Excerpted passage:
********************
My understanding is that we try to find the largest plausible estimate of the mean of arm $i$: $$\hat\mu_i(t-1) + \sqrt{\frac{2\sigma}{n_i(t-1)}\log\frac{1}{\delta}},$$ where $\hat\mu_i(t)$ is the average reward of arm $i$ until time $t$ and $n_i(t)$ is the number of times arm $i$ has been chosen.

The second term of the formula is the confidence tail. We assume that rewards are $\sigma^2$-subgaussian which (by definition) means we have the upper-bound $\text P(\hat\mu\geq\varepsilon)\leq\exp(-\frac{n\varepsilon^2}{2\sigma})$. By setting $\delta=\exp(-\frac{n\varepsilon^2}{2\sigma})$, we have that $\text P(\hat\mu\geq\sqrt{\frac{2\sigma}{n}\log\frac{1}{\delta}}) \leq \delta$.
********************
Task requirements:
A - Write out the passage on confidence bounds for bandit arms between "My understanding is" and "has been chosen.", inclusive.
B - Extend the passage on confidence bounds for bandit arms, beginning after its final sentence.
********************
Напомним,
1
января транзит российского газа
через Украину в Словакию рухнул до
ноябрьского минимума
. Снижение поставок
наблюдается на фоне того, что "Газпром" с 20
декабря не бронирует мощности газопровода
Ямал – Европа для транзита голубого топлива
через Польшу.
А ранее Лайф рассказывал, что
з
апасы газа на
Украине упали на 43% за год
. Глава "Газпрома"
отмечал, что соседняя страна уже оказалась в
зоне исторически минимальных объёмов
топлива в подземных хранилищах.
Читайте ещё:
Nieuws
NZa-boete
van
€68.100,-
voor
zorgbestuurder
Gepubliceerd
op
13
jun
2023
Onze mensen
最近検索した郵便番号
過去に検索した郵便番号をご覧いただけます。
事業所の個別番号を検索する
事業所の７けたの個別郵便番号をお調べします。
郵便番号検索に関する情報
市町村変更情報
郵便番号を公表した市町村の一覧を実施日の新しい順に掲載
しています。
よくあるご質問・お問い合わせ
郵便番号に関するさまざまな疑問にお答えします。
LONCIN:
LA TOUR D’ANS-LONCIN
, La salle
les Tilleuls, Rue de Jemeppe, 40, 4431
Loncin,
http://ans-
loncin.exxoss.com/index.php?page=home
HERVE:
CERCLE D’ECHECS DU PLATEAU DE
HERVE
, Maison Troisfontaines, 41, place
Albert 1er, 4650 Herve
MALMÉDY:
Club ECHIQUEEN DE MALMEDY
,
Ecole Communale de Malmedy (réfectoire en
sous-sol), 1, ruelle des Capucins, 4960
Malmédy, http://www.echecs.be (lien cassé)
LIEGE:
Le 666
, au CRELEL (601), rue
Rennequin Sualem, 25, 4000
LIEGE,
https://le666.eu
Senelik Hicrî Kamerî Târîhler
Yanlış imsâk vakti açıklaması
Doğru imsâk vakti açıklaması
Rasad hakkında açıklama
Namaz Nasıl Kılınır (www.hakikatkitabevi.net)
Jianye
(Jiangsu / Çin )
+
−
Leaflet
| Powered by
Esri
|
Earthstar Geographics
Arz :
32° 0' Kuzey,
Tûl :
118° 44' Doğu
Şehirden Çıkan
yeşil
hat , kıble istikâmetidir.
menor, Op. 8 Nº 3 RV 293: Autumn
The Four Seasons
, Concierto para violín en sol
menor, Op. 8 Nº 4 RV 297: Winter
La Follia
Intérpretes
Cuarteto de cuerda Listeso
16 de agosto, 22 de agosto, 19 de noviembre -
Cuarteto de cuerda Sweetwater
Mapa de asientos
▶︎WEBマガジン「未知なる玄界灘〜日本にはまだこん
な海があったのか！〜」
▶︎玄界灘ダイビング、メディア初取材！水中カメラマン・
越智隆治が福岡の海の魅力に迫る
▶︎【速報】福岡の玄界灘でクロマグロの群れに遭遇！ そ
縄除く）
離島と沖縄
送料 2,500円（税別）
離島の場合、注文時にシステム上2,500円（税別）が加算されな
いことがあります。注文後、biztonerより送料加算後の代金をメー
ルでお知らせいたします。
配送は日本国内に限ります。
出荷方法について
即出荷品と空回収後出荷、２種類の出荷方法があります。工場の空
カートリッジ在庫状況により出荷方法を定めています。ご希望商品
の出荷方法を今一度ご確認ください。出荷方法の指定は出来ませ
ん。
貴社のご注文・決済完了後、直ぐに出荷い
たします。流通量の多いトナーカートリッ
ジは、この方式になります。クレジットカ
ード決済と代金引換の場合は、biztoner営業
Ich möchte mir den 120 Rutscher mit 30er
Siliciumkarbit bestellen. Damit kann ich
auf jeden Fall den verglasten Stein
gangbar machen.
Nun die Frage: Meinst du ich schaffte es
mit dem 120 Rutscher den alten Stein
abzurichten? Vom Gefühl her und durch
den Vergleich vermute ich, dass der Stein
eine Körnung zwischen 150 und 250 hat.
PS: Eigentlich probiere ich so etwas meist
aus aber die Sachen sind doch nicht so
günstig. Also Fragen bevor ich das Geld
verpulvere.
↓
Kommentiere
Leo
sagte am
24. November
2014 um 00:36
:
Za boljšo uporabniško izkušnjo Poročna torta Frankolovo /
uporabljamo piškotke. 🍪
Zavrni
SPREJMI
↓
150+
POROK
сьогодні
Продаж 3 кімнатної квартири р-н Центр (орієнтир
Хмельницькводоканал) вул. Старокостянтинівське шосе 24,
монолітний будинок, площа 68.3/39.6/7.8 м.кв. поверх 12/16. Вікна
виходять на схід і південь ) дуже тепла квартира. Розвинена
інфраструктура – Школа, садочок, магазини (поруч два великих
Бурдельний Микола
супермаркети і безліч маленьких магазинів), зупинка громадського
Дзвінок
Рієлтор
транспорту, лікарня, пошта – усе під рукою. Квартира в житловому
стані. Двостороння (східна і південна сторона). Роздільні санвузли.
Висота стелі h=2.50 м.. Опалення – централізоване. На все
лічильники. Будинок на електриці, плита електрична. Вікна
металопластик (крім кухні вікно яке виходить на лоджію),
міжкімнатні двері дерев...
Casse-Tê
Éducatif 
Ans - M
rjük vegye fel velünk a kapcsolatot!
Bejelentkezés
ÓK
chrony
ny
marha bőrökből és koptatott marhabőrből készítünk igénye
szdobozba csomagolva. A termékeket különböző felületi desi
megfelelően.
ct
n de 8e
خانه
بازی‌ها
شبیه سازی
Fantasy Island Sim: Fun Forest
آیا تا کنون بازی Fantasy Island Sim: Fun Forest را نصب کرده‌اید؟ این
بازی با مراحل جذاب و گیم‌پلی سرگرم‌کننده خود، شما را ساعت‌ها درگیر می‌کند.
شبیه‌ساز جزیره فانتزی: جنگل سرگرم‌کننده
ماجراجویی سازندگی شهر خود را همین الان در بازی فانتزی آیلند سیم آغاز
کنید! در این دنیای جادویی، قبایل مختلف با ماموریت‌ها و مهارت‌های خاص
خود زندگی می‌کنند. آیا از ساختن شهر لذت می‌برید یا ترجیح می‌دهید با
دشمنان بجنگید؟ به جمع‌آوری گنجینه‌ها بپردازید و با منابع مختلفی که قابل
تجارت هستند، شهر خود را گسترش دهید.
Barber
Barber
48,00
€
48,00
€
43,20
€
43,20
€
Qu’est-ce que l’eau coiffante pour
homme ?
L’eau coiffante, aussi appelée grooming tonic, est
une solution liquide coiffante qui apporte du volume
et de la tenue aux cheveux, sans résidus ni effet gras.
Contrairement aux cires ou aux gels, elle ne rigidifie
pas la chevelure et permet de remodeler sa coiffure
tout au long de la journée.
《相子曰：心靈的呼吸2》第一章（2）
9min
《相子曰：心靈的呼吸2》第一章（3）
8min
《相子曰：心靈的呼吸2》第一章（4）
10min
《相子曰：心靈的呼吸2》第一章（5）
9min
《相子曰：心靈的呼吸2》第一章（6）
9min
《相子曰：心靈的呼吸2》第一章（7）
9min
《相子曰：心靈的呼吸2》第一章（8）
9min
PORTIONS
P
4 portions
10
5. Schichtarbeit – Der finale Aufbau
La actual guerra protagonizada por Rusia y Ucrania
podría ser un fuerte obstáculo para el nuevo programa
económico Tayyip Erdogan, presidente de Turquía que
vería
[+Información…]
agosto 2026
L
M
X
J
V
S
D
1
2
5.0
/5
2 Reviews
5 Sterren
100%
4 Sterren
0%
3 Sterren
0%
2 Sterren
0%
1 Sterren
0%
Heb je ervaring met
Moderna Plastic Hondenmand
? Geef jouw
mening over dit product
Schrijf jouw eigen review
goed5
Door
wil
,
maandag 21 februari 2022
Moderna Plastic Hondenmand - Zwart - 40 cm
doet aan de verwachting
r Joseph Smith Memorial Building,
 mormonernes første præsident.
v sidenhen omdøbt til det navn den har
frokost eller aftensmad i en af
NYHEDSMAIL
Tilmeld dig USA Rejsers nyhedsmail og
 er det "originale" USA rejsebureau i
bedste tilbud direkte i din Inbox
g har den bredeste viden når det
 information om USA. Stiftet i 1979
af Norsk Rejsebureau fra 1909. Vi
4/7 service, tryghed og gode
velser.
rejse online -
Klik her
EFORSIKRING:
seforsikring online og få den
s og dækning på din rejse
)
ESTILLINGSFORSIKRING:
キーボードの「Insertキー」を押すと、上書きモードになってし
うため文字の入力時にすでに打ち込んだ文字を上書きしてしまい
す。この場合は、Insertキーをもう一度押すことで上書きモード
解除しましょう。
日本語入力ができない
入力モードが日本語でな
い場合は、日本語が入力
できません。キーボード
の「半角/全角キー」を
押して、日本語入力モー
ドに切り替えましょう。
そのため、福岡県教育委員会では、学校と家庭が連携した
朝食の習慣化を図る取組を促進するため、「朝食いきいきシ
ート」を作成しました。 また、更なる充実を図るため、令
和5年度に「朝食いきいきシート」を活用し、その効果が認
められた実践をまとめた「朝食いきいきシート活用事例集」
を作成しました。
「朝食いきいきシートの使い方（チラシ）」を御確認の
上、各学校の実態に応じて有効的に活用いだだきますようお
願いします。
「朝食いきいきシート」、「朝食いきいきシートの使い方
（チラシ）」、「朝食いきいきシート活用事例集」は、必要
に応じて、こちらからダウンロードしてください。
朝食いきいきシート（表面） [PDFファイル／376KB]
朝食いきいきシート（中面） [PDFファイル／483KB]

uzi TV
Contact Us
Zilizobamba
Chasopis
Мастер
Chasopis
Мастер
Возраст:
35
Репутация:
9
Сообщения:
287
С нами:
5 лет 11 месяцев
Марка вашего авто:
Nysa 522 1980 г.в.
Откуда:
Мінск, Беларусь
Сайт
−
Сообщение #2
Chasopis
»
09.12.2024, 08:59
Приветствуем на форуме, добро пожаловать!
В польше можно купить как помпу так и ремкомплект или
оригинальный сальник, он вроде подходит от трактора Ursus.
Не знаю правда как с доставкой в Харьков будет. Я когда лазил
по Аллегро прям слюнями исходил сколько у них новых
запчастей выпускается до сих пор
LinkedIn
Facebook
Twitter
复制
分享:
********************
Outputs for the tasks:
A -
My understanding is that we try to find the largest plausible estimate of the mean of arm $i$: $$\hat\mu_i(t-1) + \sqrt{\frac{2\sigma}{n_i(t-1)}\log\frac{1}{\delta}},$$ where $\hat\mu_i(t)$ is the average reward of arm $i$ until time $t$ and $n_i(t)$ is the number of times arm $i$ has been chosen.

B -
In graphical terms, I believe (at each iteration) we want to find the arm that maximizes:

The largest plausible estimate of the mean of the arm

My question is two-fold:

  1. Isn't this sensitive to the magnitude of the mean and deviation? What if I don't know the deviation $\sigma$ of my rewards? Most authors seem to assume $\sigma=1$, but this just seems wrong. In my particular case, UCB gives bad results because of this (I think). Should I just try different values instead of $\sigma$? Should I try somehow to estimate it? Likewise, I am not completely sure if my $\mu=0$ -- is this a problem?
  2. Why do so many people replace $\frac{1}{\sigma}$ by something like $1/\delta=f(t)=1+t\log^2(t)$? I could not find this from the original paper (which I found hard to read) or any of the references.

I guess my question is: why do I see so many implementations like this?

formula = mu + np.sqrt(2*np.log(it)/n)

Why do $\sigma$ and $\delta$ disappear?

References:

  1. A Survey of Online Experiment Design with the Stochastic Multi-Armed Bandit (2015)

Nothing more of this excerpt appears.